Concerned scientists have raised the alarm over a new Covid-19 variant with an “extremely high number” of mutations which could cause fresh chaos.
Fears are growing after a brand new Covid-19 strain which “could be of real concern” was detected by scientists.
The new variant was first picked up by Imperial College London virologist Dr Tom Peacock, who shared details on a genome-sharing website.
In a chilling warning, Peacock stated that the “incredibly high amount of spike mutations suggest this could be of real concern”, with cases so far found in three countries.
Those 32 spike mutations have virologists on high alert, as it means it could be harder for existing Covid vaccinations to combat the new strain.
The B.1.1529 variant – which is expected to be dubbed the Nu strain – was first detected in Botswana, southern Africa, on November 11.

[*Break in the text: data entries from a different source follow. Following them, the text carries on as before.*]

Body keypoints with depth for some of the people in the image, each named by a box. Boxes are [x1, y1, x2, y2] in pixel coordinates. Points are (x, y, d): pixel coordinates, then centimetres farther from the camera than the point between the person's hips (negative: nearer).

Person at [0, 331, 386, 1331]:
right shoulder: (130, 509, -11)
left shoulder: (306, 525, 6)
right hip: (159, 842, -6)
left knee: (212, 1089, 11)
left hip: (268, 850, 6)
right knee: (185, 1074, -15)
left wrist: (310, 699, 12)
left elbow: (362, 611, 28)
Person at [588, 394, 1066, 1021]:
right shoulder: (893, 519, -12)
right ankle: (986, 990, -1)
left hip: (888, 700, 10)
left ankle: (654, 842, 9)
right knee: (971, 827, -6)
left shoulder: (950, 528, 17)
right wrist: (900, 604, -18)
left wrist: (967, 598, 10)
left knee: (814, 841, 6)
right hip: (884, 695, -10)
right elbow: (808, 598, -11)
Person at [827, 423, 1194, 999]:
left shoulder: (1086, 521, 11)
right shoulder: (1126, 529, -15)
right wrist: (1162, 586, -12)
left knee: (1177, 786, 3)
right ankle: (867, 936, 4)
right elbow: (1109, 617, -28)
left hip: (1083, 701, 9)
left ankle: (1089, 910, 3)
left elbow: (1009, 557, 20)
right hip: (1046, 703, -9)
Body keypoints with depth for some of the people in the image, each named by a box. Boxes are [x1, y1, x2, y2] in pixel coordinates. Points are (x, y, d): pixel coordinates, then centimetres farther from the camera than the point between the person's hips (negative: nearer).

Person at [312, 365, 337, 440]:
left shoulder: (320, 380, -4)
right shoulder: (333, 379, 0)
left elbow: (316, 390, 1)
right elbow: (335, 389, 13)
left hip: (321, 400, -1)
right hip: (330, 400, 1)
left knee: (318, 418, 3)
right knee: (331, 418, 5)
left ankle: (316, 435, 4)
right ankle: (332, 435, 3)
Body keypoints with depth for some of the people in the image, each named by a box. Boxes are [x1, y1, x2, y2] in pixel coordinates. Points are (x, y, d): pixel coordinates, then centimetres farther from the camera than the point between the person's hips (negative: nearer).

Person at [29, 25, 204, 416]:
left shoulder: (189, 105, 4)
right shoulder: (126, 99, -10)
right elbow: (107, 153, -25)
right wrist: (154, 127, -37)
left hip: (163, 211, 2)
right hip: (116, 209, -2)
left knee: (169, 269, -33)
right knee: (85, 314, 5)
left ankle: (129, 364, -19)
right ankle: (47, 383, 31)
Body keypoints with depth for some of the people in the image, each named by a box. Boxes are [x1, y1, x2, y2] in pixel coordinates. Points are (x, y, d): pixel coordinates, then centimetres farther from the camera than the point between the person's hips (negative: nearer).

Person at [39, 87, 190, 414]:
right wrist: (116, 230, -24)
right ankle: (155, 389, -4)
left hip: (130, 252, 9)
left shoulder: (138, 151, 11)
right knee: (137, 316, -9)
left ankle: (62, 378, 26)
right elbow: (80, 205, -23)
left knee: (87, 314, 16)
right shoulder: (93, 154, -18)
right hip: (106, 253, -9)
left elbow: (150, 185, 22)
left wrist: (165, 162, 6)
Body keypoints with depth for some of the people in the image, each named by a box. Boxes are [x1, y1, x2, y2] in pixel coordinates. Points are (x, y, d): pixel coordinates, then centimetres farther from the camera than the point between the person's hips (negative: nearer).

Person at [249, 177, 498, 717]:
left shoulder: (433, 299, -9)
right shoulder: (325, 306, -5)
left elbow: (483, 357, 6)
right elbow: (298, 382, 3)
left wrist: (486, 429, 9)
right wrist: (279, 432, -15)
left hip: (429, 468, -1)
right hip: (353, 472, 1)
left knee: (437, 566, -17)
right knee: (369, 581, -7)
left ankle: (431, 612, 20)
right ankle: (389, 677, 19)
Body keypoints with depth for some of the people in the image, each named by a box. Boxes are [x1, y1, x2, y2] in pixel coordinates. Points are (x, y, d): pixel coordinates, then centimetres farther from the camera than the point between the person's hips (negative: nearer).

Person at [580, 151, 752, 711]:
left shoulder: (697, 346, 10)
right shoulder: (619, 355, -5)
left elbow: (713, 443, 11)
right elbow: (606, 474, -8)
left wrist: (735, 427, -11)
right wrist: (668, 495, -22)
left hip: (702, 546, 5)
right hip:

Three days later it had spread to South Africa, before jumping to Hong Kong after a 36-year-old man who had recently visited South Africa tested positive in quarantine upon his return on November 13.
In his initial notes, Peacock stated that the fact the strain had spread to Asia “implies this might be more widespread than sequences alone would imply”, and that “the extremely long branch length and incredibly high amount of spike mutations suggest this could be of real concern”.
He also predicted the strain could “escape from most known monoclonal antibodies”, indicating it could potentially cause fresh outbreaks across the globe by dodging the body’s defences.
In a string of tweets, Peacock doubled down on his warning, insisting the variant “very, very much should be monitored due to that horrific spike profile”, and said he expected it “would be worse antigenically than nearly anything else about” – including the lethal Delta variant which has wreaked havoc across the world.